• _Do this_:
How many lines in the rows below contain the string "文件討論"? Case counts. Give only the number.

• _Records shown_:
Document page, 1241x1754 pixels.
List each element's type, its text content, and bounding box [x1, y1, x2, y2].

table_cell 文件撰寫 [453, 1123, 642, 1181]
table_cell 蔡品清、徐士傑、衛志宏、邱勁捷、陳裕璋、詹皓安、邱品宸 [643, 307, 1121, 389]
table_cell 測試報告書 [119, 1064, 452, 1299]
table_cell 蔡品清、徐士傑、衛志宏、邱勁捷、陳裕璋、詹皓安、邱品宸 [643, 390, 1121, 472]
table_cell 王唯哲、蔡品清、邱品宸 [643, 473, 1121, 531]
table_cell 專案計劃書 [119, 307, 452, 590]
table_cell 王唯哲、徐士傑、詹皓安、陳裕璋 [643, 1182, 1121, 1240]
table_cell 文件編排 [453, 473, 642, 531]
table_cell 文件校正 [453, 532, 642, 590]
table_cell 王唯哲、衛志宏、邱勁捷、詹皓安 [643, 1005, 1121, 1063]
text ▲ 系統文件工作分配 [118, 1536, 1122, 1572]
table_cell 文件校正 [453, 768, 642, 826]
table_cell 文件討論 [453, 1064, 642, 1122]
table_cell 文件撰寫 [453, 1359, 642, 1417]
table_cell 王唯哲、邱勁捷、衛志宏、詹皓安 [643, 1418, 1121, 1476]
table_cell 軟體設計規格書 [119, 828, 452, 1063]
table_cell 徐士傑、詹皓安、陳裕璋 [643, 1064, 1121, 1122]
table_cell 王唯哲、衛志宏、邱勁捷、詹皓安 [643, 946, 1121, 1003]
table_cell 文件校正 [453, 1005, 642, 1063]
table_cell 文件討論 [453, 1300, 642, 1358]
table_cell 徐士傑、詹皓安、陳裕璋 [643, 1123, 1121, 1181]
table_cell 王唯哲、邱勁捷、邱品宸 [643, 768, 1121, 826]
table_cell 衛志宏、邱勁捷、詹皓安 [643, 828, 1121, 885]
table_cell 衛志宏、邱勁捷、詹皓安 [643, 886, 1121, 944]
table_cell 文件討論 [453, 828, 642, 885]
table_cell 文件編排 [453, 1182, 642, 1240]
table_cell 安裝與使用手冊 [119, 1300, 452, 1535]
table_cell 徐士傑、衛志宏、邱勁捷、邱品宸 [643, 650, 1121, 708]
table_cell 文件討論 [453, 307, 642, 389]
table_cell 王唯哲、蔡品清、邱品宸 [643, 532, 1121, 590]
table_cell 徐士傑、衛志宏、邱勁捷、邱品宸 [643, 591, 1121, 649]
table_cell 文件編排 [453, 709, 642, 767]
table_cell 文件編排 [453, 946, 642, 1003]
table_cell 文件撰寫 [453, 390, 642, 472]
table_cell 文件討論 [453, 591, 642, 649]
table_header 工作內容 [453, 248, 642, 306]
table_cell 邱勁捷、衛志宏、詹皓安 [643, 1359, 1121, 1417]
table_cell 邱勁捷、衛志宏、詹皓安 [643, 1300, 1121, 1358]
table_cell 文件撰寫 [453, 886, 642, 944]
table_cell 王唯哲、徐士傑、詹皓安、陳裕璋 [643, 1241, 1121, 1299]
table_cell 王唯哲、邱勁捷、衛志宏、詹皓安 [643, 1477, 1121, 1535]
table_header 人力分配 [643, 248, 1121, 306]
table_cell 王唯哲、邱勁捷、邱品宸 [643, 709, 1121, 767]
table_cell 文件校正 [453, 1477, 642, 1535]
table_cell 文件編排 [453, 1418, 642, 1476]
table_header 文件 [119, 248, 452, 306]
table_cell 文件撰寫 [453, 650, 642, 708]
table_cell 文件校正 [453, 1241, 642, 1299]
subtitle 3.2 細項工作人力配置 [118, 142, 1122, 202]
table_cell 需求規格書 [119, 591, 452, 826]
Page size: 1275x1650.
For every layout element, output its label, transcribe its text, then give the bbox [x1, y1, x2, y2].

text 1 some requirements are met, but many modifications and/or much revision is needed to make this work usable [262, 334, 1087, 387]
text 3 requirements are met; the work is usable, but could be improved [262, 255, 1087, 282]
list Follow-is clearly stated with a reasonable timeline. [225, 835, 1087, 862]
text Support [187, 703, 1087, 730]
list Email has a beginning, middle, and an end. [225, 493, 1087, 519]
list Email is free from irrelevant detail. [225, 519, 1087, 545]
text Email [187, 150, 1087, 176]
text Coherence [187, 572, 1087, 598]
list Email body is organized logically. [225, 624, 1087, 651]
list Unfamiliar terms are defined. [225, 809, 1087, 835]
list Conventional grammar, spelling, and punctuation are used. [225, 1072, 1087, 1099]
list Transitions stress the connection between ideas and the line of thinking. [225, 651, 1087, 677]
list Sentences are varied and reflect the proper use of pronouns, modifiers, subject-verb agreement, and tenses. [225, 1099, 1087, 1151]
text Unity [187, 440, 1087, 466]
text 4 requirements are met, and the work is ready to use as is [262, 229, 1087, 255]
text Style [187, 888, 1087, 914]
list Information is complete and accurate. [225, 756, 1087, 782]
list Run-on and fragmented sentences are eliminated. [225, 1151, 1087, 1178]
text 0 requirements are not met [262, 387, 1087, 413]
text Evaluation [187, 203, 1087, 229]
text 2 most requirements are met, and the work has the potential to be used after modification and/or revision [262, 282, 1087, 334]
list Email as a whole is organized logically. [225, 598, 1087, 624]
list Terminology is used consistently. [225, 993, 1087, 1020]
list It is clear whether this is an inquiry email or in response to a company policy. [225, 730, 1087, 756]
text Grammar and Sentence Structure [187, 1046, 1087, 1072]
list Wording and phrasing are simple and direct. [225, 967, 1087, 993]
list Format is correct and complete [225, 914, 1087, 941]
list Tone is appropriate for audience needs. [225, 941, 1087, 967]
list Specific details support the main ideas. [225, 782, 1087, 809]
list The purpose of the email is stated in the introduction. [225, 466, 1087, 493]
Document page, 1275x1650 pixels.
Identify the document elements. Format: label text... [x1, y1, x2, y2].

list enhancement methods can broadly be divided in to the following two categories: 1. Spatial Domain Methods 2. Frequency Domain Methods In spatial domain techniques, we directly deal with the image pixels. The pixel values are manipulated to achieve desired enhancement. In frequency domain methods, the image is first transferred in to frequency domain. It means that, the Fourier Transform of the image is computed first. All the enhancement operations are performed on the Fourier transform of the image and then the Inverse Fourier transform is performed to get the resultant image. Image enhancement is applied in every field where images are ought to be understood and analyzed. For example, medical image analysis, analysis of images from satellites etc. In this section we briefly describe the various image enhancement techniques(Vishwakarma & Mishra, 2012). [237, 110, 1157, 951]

• _Problem solution_:
5